======== AVAILABLE DATA

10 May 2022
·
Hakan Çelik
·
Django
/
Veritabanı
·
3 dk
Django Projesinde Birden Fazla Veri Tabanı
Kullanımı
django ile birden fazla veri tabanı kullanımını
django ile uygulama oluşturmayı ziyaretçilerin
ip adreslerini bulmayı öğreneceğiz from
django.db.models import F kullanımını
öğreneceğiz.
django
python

================
======== AVAILABLE DATA

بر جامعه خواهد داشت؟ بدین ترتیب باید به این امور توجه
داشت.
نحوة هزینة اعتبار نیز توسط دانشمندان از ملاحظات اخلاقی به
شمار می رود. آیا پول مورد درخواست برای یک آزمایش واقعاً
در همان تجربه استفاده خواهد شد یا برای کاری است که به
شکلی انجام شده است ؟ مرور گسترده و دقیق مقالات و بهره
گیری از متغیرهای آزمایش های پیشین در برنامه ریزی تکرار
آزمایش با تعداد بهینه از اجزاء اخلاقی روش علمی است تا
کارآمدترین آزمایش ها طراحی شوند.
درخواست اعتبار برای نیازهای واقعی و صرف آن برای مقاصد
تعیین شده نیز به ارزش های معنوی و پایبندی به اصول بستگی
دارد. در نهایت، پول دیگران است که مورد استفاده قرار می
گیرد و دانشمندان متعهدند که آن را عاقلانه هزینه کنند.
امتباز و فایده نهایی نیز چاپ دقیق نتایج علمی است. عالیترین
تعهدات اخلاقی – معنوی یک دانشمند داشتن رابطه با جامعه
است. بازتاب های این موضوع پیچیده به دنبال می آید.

================

◆ **WHAT YOU SHOULD DO**
Copy all lines of the records in which the string "اعتبار" can be found.

◆ **EXERCISE ANSWER**
نحوة هزینة اعتبار نیز توسط دانشمندان از ملاحظات اخلاقی به
درخواست اعتبار برای نیازهای واقعی و صرف آن برای مقاصد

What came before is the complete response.